▶ _Consegna_: Prosegui il testo sulla mostra dedicata a Calvino partendo dopo la sua ultima frase.

▶ _Estratto_:
++++
Giovedì 1° giugno alle ore 18.00 verrà inaugurata la mostra Invisibilia 1923-2023. Omaggio all’immaginario di Italo Calvino. Curata dalla Casa della Poesia di Monza, presieduta da Antonietta Carrabs, l’esposizione è organizzata in collaborazione con il Museo della stampa e della stampa d’arte di Lodi e con il Liceo artistico A. Modigliani di Giussano.
Sarà allestita nella sala conferenze del Teatrino di Corte della Villa Reale di Monza e potrà essere essere visitata nei weekend fino al 18 giugno, compreso venerdì 2 giugno Festa della Repubblica, dalle 10.00 alle 18.00.

In mostra sono esposte 55 xilografie, una per ciascuna città immaginata da Calvino nella sua opera Le città invisibili, pubblicata nel 1972. Per celebrare, l’anno scorso, il cinquantesimo della pubblicazione il Museo della stampa e stampa d’arte di Lodi realizzò un’iniziativa editoriale nata da un’idea del suo vicepresidente Luigi Lanfossi, ovvero quella di affidare ad alcuni artisti incisori l’interpretazione dell’immaginario fantastico di Calvino.
++++
▶ _Dati grezzi_:
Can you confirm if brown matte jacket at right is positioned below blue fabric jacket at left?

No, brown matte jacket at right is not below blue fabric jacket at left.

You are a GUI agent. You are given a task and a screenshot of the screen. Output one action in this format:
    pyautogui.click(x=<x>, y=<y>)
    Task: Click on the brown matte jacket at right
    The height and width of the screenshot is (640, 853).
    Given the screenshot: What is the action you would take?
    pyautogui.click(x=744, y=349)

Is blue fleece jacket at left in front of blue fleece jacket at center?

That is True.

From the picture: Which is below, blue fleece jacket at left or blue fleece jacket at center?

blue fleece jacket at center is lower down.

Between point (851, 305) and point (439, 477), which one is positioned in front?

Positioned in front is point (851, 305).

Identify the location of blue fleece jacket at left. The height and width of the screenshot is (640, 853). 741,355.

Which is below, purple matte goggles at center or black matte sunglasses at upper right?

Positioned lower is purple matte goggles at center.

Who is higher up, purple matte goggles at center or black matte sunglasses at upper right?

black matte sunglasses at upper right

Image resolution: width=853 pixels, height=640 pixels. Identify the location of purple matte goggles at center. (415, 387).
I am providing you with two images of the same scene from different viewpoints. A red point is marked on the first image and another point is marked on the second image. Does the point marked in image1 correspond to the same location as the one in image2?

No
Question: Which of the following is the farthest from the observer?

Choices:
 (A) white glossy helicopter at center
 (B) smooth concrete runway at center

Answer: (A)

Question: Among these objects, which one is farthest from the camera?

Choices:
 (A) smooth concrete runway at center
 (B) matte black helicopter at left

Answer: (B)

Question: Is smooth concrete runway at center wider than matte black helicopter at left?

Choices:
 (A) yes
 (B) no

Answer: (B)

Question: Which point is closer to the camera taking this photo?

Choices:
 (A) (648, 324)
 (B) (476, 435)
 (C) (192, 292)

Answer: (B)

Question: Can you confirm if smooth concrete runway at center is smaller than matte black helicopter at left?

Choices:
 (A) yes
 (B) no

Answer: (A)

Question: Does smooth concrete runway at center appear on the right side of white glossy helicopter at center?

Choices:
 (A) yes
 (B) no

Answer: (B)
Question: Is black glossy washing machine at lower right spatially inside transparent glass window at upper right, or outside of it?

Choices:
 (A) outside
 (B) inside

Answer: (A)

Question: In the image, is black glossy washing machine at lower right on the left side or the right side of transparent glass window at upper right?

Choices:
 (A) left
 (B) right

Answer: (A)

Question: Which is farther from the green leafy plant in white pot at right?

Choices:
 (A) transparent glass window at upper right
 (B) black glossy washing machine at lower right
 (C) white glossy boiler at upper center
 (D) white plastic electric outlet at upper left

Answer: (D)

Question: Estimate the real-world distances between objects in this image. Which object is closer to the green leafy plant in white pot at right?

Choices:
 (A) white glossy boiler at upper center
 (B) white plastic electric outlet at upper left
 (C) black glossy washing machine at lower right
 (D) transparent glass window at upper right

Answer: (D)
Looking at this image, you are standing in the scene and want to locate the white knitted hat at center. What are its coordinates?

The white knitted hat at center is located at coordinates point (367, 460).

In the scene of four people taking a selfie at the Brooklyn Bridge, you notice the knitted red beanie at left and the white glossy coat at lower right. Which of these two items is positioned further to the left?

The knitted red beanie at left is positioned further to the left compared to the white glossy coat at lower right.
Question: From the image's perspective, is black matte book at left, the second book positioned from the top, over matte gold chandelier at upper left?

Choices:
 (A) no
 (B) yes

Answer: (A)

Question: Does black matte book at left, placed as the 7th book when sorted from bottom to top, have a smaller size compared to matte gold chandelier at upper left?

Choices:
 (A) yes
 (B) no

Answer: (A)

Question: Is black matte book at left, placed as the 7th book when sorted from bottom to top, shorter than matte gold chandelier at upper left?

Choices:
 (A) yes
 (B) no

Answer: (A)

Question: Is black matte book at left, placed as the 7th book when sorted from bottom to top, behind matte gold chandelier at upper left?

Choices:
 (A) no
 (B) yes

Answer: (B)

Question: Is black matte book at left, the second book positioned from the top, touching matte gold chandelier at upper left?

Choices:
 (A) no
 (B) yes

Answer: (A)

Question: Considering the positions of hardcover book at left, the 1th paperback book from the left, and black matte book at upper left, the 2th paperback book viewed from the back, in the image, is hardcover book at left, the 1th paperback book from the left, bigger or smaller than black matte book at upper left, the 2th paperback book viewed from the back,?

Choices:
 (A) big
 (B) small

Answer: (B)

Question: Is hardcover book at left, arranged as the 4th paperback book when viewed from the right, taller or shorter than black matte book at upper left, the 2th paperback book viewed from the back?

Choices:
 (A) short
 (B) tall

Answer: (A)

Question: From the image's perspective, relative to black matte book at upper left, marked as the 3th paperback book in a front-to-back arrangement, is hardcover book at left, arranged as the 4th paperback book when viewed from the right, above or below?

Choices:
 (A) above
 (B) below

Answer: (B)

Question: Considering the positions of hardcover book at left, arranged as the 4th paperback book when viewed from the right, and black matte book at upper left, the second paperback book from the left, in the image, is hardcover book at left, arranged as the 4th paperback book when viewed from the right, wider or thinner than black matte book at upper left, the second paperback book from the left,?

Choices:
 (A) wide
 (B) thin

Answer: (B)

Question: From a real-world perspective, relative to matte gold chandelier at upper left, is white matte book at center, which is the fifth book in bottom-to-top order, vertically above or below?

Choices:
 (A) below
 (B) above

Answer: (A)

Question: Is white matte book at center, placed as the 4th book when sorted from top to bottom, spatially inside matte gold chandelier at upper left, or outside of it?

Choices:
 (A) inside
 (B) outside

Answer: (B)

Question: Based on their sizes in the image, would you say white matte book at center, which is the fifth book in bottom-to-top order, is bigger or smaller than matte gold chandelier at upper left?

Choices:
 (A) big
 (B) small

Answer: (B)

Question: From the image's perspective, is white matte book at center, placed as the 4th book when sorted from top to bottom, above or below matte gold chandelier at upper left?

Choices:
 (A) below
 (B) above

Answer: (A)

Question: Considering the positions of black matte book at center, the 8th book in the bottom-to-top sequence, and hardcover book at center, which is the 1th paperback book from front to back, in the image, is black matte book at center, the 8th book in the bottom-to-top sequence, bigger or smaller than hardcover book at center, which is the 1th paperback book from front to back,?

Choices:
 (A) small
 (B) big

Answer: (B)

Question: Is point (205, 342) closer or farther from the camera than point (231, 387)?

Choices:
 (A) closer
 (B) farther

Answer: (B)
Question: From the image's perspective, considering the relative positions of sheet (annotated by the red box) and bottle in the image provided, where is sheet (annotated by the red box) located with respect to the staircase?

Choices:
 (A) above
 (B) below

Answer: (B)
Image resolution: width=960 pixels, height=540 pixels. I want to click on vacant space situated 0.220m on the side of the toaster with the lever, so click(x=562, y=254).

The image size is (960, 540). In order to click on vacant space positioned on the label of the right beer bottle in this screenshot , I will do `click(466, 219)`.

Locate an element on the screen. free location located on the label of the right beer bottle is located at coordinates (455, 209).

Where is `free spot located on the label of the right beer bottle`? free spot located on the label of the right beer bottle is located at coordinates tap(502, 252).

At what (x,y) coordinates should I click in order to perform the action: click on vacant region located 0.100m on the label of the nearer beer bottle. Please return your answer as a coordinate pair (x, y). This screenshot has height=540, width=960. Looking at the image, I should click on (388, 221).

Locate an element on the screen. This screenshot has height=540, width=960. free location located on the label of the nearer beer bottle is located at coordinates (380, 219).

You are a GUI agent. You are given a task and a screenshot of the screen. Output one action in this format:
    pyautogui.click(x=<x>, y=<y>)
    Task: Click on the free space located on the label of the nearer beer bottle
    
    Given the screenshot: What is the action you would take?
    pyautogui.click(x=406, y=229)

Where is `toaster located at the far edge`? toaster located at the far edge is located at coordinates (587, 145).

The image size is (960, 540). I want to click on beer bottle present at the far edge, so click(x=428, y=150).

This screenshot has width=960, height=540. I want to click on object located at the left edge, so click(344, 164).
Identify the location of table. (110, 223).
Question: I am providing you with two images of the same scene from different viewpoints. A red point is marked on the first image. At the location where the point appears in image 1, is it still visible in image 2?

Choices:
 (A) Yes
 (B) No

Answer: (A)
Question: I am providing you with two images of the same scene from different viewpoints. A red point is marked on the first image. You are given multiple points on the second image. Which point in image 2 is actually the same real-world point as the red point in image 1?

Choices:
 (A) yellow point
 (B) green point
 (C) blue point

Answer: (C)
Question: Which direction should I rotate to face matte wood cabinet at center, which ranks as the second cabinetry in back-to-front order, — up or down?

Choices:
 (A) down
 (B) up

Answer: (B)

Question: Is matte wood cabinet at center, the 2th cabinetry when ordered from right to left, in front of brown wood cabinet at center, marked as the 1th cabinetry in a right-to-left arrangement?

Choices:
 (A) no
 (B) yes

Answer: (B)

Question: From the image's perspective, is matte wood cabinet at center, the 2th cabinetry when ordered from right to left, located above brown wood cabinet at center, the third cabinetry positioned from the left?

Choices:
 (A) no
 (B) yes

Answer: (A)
++++
▶ _Risposta scritta_:
In rigoroso ordine alfabetico hanno contribuito gli artisti: Ettore Antonini, Gregorio Baraldi, Alessia Bellodi, Paolo Cabrini, Giovanni Daprà, Edoardo Fontana, Vittorio Giacopini, Luigi Maiocchi, Daniele Milani, Lucio Passerini e Luciano Ragozzino.
Grazie alla Casa della Poesia, gli studenti del Liceo artistico Amedeo Modigliani di Giussano hanno lavorato nell’ambito di un PCTO (Progetto per le competenze trasversali e l’orientamento), avendo come tutor la professoressa Elisabetta Motta.